Aku terlalu sulit untuk mencintai,
bukan karena tak ada orang yang pantas ,
melainkan sebab aku yang selalu saja mencari,
hati siapa yang pantas aku singgahi?
Hingga pada jalan setapak yang aku lalui,
kutemui hadirmu yang saat itu tengah menatap langit sepi.
Kupikir, menatapmu dari kejauhan,
akan membuatku tenang menjalani kehidupan.
Mencintaimu dari balik layar—satu-satunya keberanian yang kupunya.
Yang seringkali membuatku menitipkan rindu pada hujan yang berjatuhan.
Aku memberimu ruang tersendiri di sudut hati yang telah hampa,
hingga akhirnya, hari itu tiba.
Kini embun pagi telah mengering.
Pancaran sinar mentari pun telah membuat dedaunan menguning.
Mataku tak lepas menatapi langit.
Menghela napas—saatnya melepas hati yang telah lama terbelit.
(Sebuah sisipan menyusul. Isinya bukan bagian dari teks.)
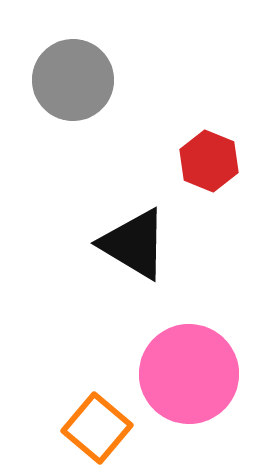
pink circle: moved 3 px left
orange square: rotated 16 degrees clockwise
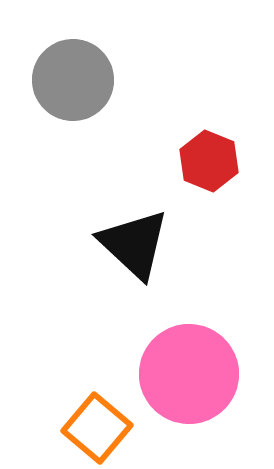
black triangle: rotated 12 degrees clockwise
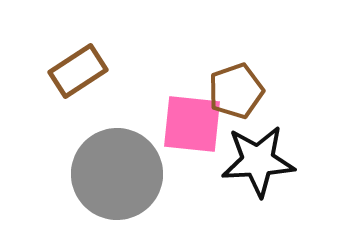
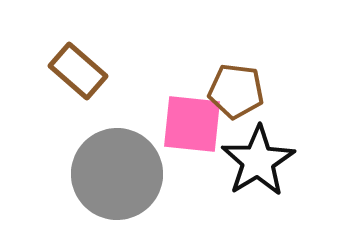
brown rectangle: rotated 74 degrees clockwise
brown pentagon: rotated 26 degrees clockwise
black star: rotated 28 degrees counterclockwise
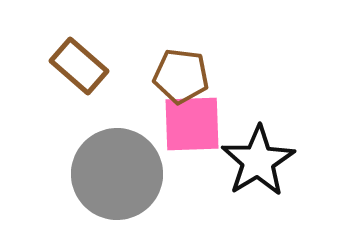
brown rectangle: moved 1 px right, 5 px up
brown pentagon: moved 55 px left, 15 px up
pink square: rotated 8 degrees counterclockwise
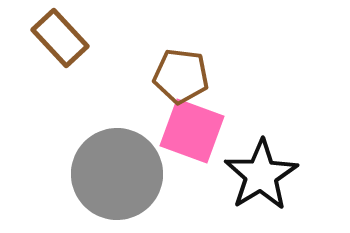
brown rectangle: moved 19 px left, 28 px up; rotated 6 degrees clockwise
pink square: moved 7 px down; rotated 22 degrees clockwise
black star: moved 3 px right, 14 px down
Cinta telah menyelimuti cerita kau dan aku,
hingga merajutnya menjadi kata kita.
Tahun pertama setelah kau datang bertamu,
seraya meminta agar kau bisa menetap dalam hatiku—ragaku, dan pikiranku.
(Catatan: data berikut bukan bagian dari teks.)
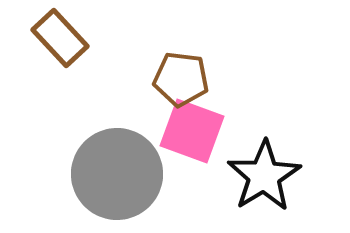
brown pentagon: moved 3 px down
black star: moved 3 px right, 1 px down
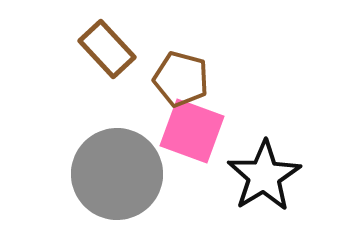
brown rectangle: moved 47 px right, 11 px down
brown pentagon: rotated 8 degrees clockwise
Kisah kita kini telah melayang bebas ke atas cakrawala,
tertulis indah pada buku-buku semesta,
seakan romantisme hati yang enggan melepas bulan,
merasuk dalam sukma seraya abadi dan kekal hingga tahun-tahun kesekian.
Tak ada puisi yang dapat menggambarkan bagaimana beruntungnya aku,
bisa mendapatkan imam sepertimu.
Dan tak lagi ada kata yang dapat mengekspresikan,
bagaimana rupa dan posisimu dalam hatiku.
Selamat, untuk kamu yang selalu bisa memenangkan diriku selalu.
Terimakasih telah datang, ketika aku tak lagi mencari, kemana hati ini harus kusinggahi.